My x61s has a keyboard light.
You realise you’re absolutely insane to be doing this in C, right?
You’ll be glad to know that the X60 series also has the keyboard light.
My X60 has a keyboard light (unlike the X60t that just pretend to)
My X60 has a keyboard light (unlike the Z60t that just pretend to)
For a month now, we have resurrected the disk-summary idea and working on a branch – http://svn.gnome.org/viewvc/evolution-data-server/branches/camel-db-summary/
You might want to give a try to sqlite instead of libdb. It supports storing multiple columns and hence you don’t need all that columns-to-a-combined-value overhead code.

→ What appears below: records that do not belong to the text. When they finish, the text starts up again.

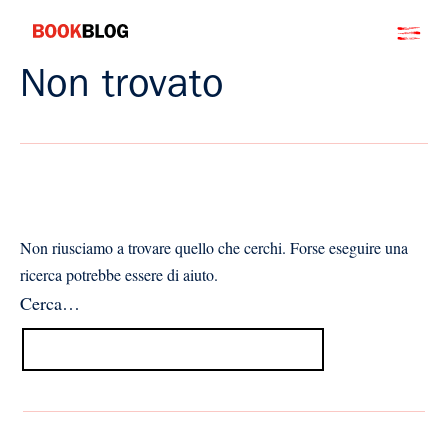
Salta
Bookblog
al
contenuto
Non trovato
Non riusciamo a trovare quello che cerchi. Forse eseguire una
ricerca potrebbe essere di aiuto.
Cerca…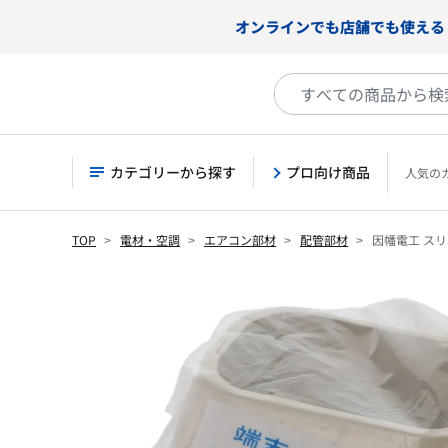
オンラインでも店舗でも使える
カテゴリーから探す
プロ向け商品
人気の
TOP
電材・空調
エアコン部材
配管部材
因幡電工 スリ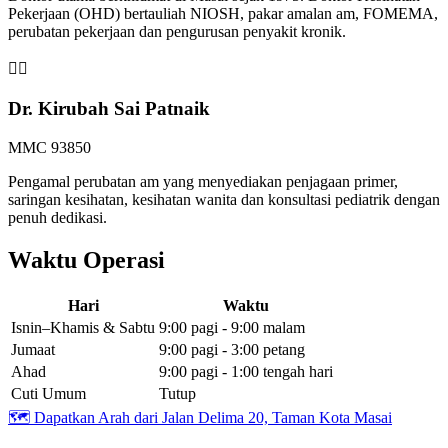
Pekerjaan (OHD) bertauliah NIOSH, pakar amalan am, FOMEMA,
perubatan pekerjaan dan pengurusan penyakit kronik.
👩‍⚕️
Dr. Kirubah Sai Patnaik
MMC 93850
Pengamal perubatan am yang menyediakan penjagaan primer,
saringan kesihatan, kesihatan wanita dan konsultasi pediatrik dengan
penuh dedikasi.
Waktu Operasi
Hari
Waktu
Isnin–Khamis & Sabtu
9:00 pagi - 9:00 malam
Jumaat
9:00 pagi - 3:00 petang
Ahad
9:00 pagi - 1:00 tengah hari
Cuti Umum
Tutup
🗺️
Dapatkan Arah dari Jalan Delima 20, Taman Kota Masai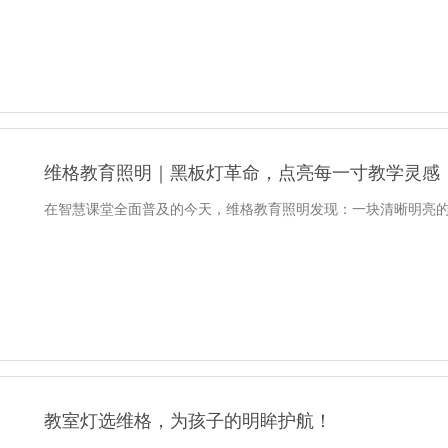
维格教育照明｜黑板灯革命，点亮每一寸教学灵感
在智慧课堂全面普及的今天，维格教育照明发现：一块清晰明亮
教室灯选维格，为孩子的明眸护航！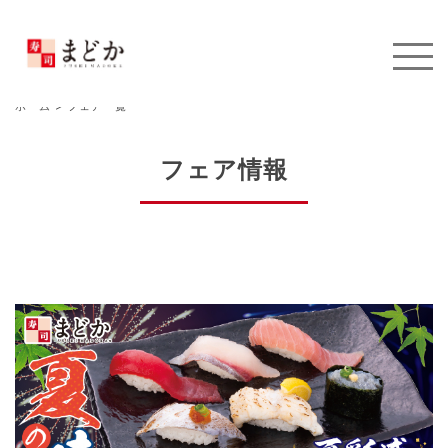
ホーム
>
フェア一覧
フェア情報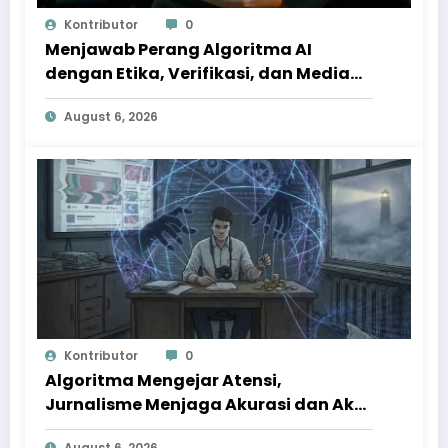
Kontributor
0
Menjawab Perang Algoritma AI
dengan Etika, Verifikasi, dan Media
Tepercaya
August 6, 2026
Kontributor
0
Algoritma Mengejar Atensi,
Jurnalisme Menjaga Akurasi dan Akal
Sehat Publik
August 6, 2026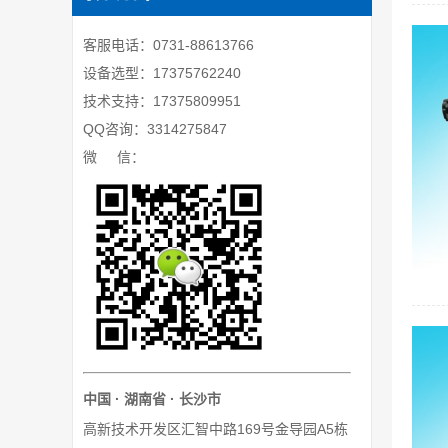
客服电话：0731-88613766
设备选型：17375762240
技术支持：17375809951
QQ咨询：3314275847
微 信：
中国 · 湖南省 · 长沙市
高新技术开发区汇智中路169号金导园A5栋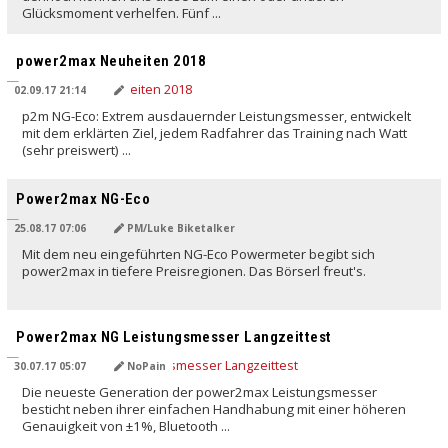
Glücksmoment verhelfen. Fünf ...
power2max Neuheiten 2018
02.09.17 21:14
p2m NG-Eco: Extrem ausdauernder Leistungsmesser, entwickelt
mit dem erklärten Ziel, jedem Radfahrer das Training nach Watt
(sehr preiswert) ...
Power2max NG-Eco
25.08.17 07:06
PM/Luke Biketalker
Mit dem neu eingeführten NG-Eco Powermeter begibt sich
power2max in tiefere Preisregionen. Das Börserl freut's.
Power2max NG Leistungsmesser Langzeittest
30.07.17 05:07
NoPain
Die neueste Generation der power2max Leistungsmesser
besticht neben ihrer einfachen Handhabung mit einer höheren
Genauigkeit von ±1%, Bluetooth ...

fraggle: I’ll bite – what do you suggest?
sankar: But you still need sql to object marshalling/demarshalling, and you have to mix languages in the code, so what’s the difference? The code is still there, but as well as the db code which does it you have to do it again yourself. I think sql-language queries is a valid reason to use it rather than something like libdb, but they also have significant execution and memory space overhead. Anyway it’s an exercise in trying to do it without those crutches as much as anything – I find this sort of code more challenging and thus interesting, and since I’m doing it for fun, I want it to be fun. SQL is not fun.
For sqlite, tcl-tk bindings have a direct tuple-to-object conversion facility. Nothing of that sort is available for GObject and CamelObject yet. And yes, SQL access is one big advantage for sqlite.
Though I did not measure the time, I felt, the column unification and splitting with berkeley db will take a lot of time. And I cannot query for individual fields. I have to get everything. For instance, if an application say, OpenOffice wants to query a certain labelled mail’s subjects alone, it may not be possible.
But as you said, your work is for fun / challenge and interest . So, there is no question of a berkeley db vs sqlite :-)
oh god, tcl. that makes python look almost reasonable. The syntax is worse, and every script is tied tightly to the language version.
query by label? With any database you need to use an index. Berkeley DB is no different. It is much lower level but has the same facilities which are required to implement all of these features in any RDBMS. Including partial row retrieval and storage – when you know the size of the row columns (which you cannot (easily) if you have variable length columns).
Given that querying by some indexing function (e.g. query by label) was the whole point of the disksummary branch to start with, it is definitely possible although it isn’t always as easy to write.